PETUNJUK LATIHAN →
Silakan daftarkan setiap nama bidang ilmu yang muncul dalam kutipan pilihan tentang psikolinguistik, masing-masing satu kali.

KUTIPAN PILIHAN →
------
Dalam perkembangan selanjutnya dirasakan bahwa cakupan kerja sama tersebut makin meluas dan mulai bersentuhan dengan disiplin ilmu yang lain, misalnya neurologi. Dampak logis hal itu ialah makin luasnya materi yang dikaji dalam psikolinguistik. Pada saat ini, misalnya, dapat diamati bahwa psikolinguistik tidak hanya berisi kajian tentang aspek- aspek psikologi dan linguistik, tetapi juga temuan-temuan dalam bidang neurologi dan sebagainya yang kemudian dikaitkan dengan linguistik. Mungkin juga munculnya kenyataan itu disebabkan oleh hal yang bersifat teknis, misalnya karena sejauh ini neurolinguistik belum menjadi disiplin ilmu tersendiri. Akibatnya, materi yang mestinya menjadi bidang garapan neurolinguistik ”dititipkan” pada psikolinguistik. Begitu juga logikanya untuk bidang ilmu lain yang titik temunya dengan linguistik belum membentuk ilmu tersendiri.
------
INFORMASI →
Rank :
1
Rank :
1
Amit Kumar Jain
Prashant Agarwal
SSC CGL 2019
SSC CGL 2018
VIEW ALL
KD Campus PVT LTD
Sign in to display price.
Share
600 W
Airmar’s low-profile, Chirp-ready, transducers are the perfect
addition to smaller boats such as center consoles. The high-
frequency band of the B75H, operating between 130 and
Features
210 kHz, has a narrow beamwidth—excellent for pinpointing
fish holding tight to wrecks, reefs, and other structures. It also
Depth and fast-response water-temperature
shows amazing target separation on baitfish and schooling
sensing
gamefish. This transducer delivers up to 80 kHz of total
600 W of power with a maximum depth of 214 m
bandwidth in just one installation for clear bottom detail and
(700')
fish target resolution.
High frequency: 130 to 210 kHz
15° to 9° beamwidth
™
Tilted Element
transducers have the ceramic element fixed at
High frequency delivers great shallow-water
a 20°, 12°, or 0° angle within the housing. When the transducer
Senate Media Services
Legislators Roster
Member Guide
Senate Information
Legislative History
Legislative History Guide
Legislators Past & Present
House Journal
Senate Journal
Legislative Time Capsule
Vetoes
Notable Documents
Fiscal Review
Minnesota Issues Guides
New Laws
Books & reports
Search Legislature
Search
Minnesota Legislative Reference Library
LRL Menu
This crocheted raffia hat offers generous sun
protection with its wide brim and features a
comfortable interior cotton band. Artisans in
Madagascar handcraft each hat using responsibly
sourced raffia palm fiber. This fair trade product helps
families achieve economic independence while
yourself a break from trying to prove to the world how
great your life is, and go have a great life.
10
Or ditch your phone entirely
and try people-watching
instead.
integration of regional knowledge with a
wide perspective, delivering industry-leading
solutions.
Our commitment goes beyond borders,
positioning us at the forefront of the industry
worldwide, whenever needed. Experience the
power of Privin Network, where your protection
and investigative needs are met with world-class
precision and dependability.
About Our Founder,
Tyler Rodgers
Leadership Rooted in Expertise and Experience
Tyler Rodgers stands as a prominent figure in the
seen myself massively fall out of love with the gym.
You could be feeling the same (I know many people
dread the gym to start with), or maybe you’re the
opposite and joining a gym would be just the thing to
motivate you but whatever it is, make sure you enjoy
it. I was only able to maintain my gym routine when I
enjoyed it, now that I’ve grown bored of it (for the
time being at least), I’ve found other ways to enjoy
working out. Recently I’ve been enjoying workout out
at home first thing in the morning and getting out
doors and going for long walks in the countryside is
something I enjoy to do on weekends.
------
TEMPAT JAWABAN →
neurologi, psikolinguistik, psikologi, linguistik, neurolinguistik